▶ _Your task_: Print all records exactly, pictures left out.
==============================
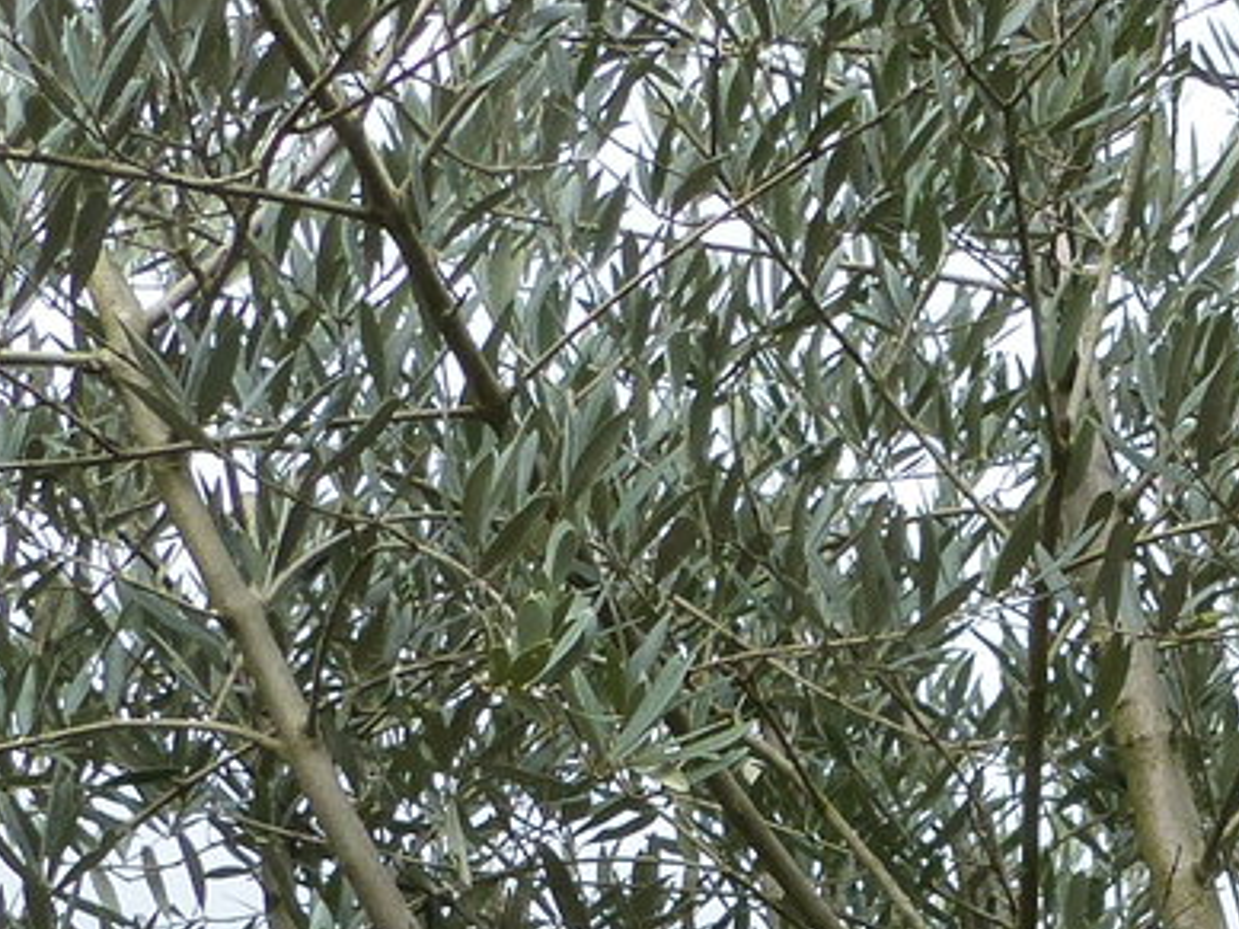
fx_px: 3687
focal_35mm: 103
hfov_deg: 18.7
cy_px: 811
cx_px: 1182
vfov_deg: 14.2
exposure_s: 1/400
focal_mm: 4.5
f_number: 4
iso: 160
==============================
▶ _Output below_:
fx_px: 3687
focal_35mm: 103
hfov_deg: 18.7
cy_px: 811
cx_px: 1182
vfov_deg: 14.2
exposure_s: 1/400
focal_mm: 4.5
f_number: 4
iso: 160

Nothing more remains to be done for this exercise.